>> begin RAW DATA
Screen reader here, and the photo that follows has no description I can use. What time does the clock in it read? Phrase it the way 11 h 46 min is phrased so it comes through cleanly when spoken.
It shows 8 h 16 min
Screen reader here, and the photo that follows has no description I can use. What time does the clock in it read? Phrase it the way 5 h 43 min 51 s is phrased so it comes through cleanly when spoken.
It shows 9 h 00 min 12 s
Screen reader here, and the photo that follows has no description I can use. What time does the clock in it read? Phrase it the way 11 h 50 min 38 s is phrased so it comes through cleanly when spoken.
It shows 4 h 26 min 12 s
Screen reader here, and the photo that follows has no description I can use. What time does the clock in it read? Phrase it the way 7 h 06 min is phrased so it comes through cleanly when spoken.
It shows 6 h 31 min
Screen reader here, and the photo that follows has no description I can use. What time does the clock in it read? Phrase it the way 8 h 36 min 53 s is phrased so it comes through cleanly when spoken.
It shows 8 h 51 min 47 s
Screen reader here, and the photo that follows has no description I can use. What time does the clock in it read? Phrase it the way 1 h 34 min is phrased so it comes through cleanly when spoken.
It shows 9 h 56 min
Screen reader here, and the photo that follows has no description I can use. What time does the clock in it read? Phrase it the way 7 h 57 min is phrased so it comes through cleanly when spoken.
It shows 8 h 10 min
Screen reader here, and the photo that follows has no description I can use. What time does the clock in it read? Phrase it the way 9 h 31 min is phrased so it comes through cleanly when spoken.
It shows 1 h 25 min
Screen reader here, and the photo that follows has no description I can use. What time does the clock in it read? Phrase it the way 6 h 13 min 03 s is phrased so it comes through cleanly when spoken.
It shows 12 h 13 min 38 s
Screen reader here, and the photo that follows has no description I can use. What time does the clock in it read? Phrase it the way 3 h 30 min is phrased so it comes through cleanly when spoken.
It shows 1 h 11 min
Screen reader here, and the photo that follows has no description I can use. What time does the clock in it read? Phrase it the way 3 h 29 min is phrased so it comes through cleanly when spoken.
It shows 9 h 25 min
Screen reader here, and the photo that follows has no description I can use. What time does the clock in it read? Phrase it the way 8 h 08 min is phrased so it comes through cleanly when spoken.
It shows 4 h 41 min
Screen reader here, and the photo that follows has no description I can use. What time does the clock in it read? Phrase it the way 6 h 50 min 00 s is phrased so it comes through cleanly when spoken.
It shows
>> end RAW DATA
• [REQUIREMENT]
Reproduce the material verbatim, starting at the line containing "h 50 min 00" and ending at the last line of the material.

• [CORRECT RESPONSE]
Screen reader here, and the photo that follows has no description I can use. What time does the clock in it read? Phrase it the way 6 h 50 min 00 s is phrased so it comes through cleanly when spoken.
It shows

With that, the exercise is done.